Paihia School pupils Eden Campbell (left), 11, Nicole Dantas Mink, 12, Nooroa Ratahi, 11, and Tremayne Williams, 10, try out their new Chromebooks while Rotarian Keith Day and teacher Mary Sweetapple offer advice. Photo / Peter de Graaf
Hundreds of children at low-decile schools in the Far North are getting their own laptop computers in a bid to lift achievement and get kids and parents more involved in learning. Seventy children at Paihia School received new Chromebooks on Tuesday, among them Nicole Dantas Mink.
"I'm really excited. Last night I couldn't sleep because of it. I couldn't wait to get to school. I've never actually had my own electronic stuff before."
The 12-year-old said she would use her laptop to "search up things that are important, study, and maybe listen to music".
Parents have to pay for the $547 laptops, at a minimum of $3.75 a week, but a $130,000 Rotary grant is paying for the scheme's implementation, teacher training, and the salaries of a facilitator and part-time administrator.
The Kaikohekohe Educational Trust initiative started last year at Ohaeawai, Kaikohe West and Tautoro schools.
Now that Rotary is on board the scheme is being expanded with Kawakawa Primary and Northland College next in line to introduce "digital classrooms". Kaikohe East School, Bay of Islands College and Okaihau College are also keen to sign up.
Paihia School principal Jane Lindsay, one of the scheme's founders, said children at the first three schools were reading more, writing more, sharing their work and learning from each other. Parents were more involved and truancy had dropped markedly.
"It's not a replacement for old-fashioned education values. It is a replacement for old-fashioned education techniques which have been failing our children for far too long," she said.
Kerikeri Rotary Club member Keith Day said Rotary money normally went to places like Vanuatu, "but this shows we can also do things for low-decile schools in Northland".
The club used a small amount of its own funds to leverage $130,000 from the international Rotary Foundation. About 500 Chromebooks had been rolled out so far with 300 more to come this year.
Mayor John Carter took part in the launch, saying it was a "seismic shift in education". One of its biggest benefits was that it brought parents back into the classroom. Every parent had to be involved and make a financial contribution.

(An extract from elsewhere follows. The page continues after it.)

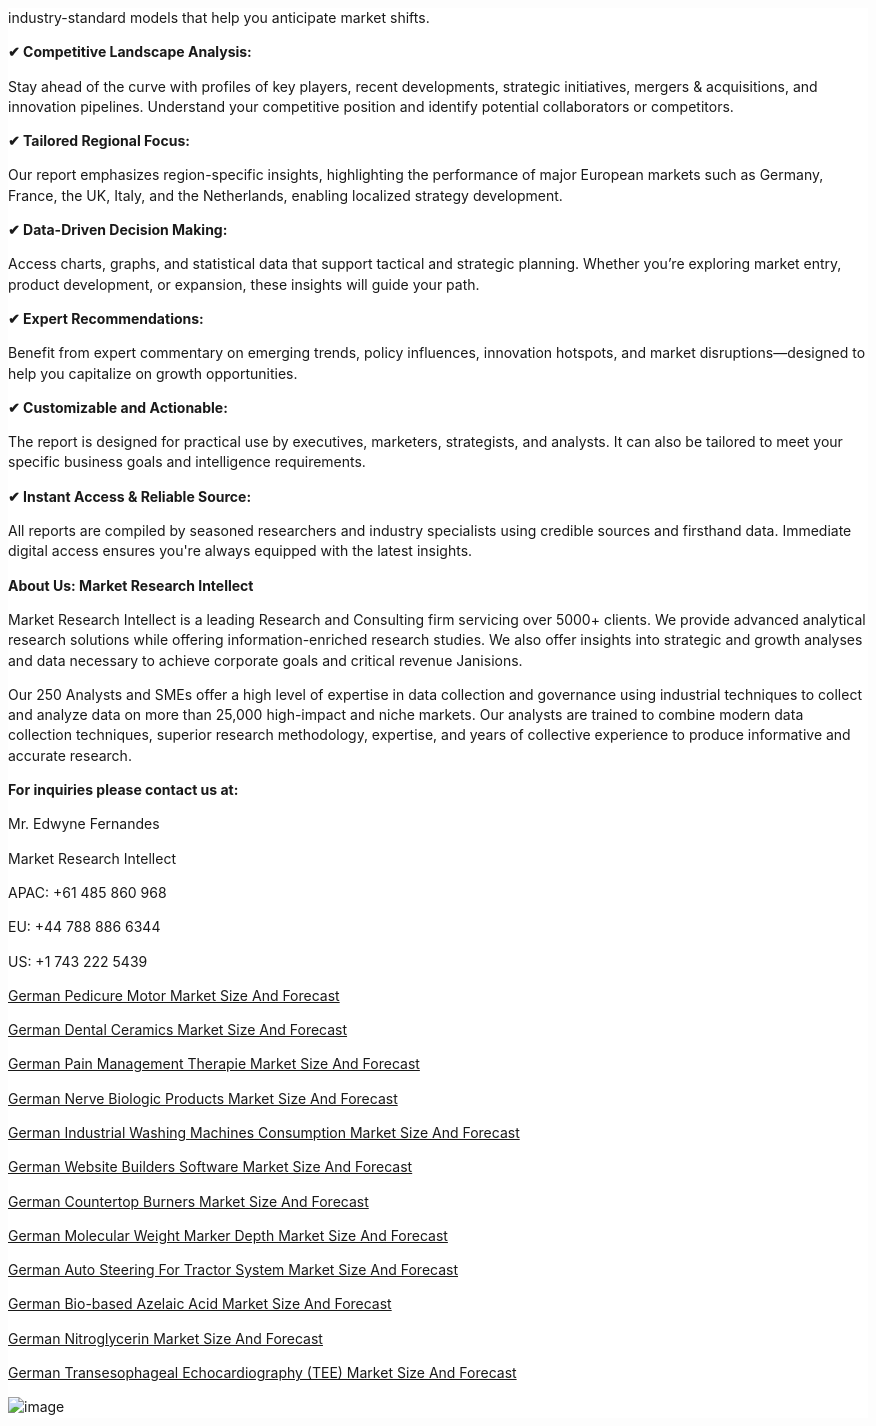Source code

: industry-standard models that help you anticipate market shifts.</p><p><strong>✔ Competitive Landscape Analysis:</strong></p><p>Stay ahead of the curve with profiles of key players, recent developments, strategic initiatives, mergers &amp; acquisitions, and innovation pipelines. Understand your competitive position and identify potential collaborators or competitors.</p><p><strong>✔ Tailored Regional Focus:</strong></p><p>Our report emphasizes region-specific insights, highlighting the performance of major European markets such as Germany, France, the UK, Italy, and the Netherlands, enabling localized strategy development.</p><p><strong>✔ Data-Driven Decision Making:</strong></p><p>Access charts, graphs, and statistical data that support tactical and strategic planning. Whether you&rsquo;re exploring market entry, product development, or expansion, these insights will guide your path.</p><p><strong>✔ Expert Recommendations:</strong></p><p>Benefit from expert commentary on emerging trends, policy influences, innovation hotspots, and market disruptions&mdash;designed to help you capitalize on growth opportunities.</p><p><strong>✔ Customizable and Actionable:</strong></p><p>The report is designed for practical use by executives, marketers, strategists, and analysts. It can also be tailored to meet your specific business goals and intelligence requirements.</p><p><strong>✔ Instant Access &amp; Reliable Source:</strong></p><p>All reports are compiled by seasoned researchers and industry specialists using credible sources and firsthand data. Immediate digital access ensures you're always equipped with the latest insights.</p><p><strong><span class="font-[700]">About Us: Market Research Intellect</span></strong></p><p><span class="">Market Research Intellect is a leading Research and Consulting firm servicing over 5000+ clients. We provide advanced analytical research solutions while offering information-enriched research studies.&nbsp;</span>We also offer insights into strategic and growth analyses and data necessary to achieve corporate goals and critical revenue Janisions.</p><p><span class="">Our 250 Analysts and SMEs offer a high level of expertise in data collection and governance using industrial techniques to collect and analyze data on more than 25,000 high-impact and niche markets. Our analysts are trained to combine modern data collection techniques, superior research methodology, expertise, and years of collective experience to produce informative and accurate research.</span></p><p><strong>For inquiries please contact us at:</strong></p><p>Mr. Edwyne Fernandes</p><p>Market Research Intellect</p><p>APAC: +61 485 860 968</p><p>EU: +44 788 886 6344</p><p>US: +1 743 222 5439</p><p><a href="https://github.com/rjtechintelligence/02/blob/main/Pedicure-Motor-Market/Pedicure-Motor-Market.md">German Pedicure Motor Market Size And Forecast</a></p><p><a href="https://github.com/rjtechintelligence/03/blob/main/Dental-Ceramics-Market/Dental-Ceramics-Market.md">German Dental Ceramics Market Size And Forecast</a></p><p><a href="https://github.com/rjtechintelligence/04/blob/main/Pain-Management-Therapie-Market/Pain-Management-Therapie-Market.md">German Pain Management Therapie Market Size And Forecast</a></p><p><a href="https://github.com/rjtechintelligence/01/blob/main/Nerve-Biologic-Products-Market/Nerve-Biologic-Products-Market.md">German Nerve Biologic Products Market Size And Forecast</a></p><p><a href="https://github.com/rjtechintelligence/03/blob/main/Industrial-Washing-Machines-Consumption-Market/Industrial-Washing-Machines-Consumption-Market.md">German Industrial Washing Machines Consumption Market Size And Forecast</a></p><p><a href="https://github.com/rjtechintelligence/04/blob/main/Website-Builders-Software-Market/Website-Builders-Software-Market.md">German Website Builders Software Market Size And Forecast</a></p><p><a href="https://github.com/rjtechintelligence/01/blob/main/Countertop-Burners-Market/Countertop-Burners-Market.md">German Countertop Burners Market Size And Forecast</a></p><p><a href="https://github.com/rjtechintelligence/02/blob/main/Molecular-Weight-Marker-Depth-Market/Molecular-Weight-Marker-Depth-Market.md">German Molecular Weight Marker Depth Market Size And Forecast</a></p><p><a href="https://github.com/rjtechintelligence/03/blob/main/Auto-Steering-For-Tractor-System-Market/Auto-Steering-For-Tractor-System-Market.md">German Auto Steering For Tractor System Market Size And Forecast</a></p><p><a href="https://github.com/rjtechintelligence/04/blob/main/Bio-based-Azelaic-Acid-Market/Bio-based-Azelaic-Acid-Market.md">German Bio-based Azelaic Acid Market Size And Forecast</a></p><p><a href="https://github.com/rjtechintelligence/01/blob/main/Nitroglycerin-Market/Nitroglycerin-Market.md">German Nitroglycerin Market Size And Forecast</a></p><p><a href="https://github.com/rjtechintelligence/02/blob/main/Transesophageal-Echocardiography-(TEE)-Market/Transesophageal-Echocardiography-(TEE)-Market.md">German Transesophageal Echocardiography (TEE) Market Size And Forecast</a></p>
![image](https://github.com/user-attachments/assets/74ea8a40-b964-4e4a-8942-8c0874c925e3)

Despite hardship faced by some families take-up had been close to 100 per cent because every parent wanted the best for their children.
Mr Carter said for too long people had believed responsibility for their children's education lay solely with schools. Teachers were not given the support they needed and were blamed when children failed.
"This programme sets these kids and their parents up for the future," he said.
The programme is open to all schools but is aimed at low-decile areas where many children have no access to computers or the internet at home.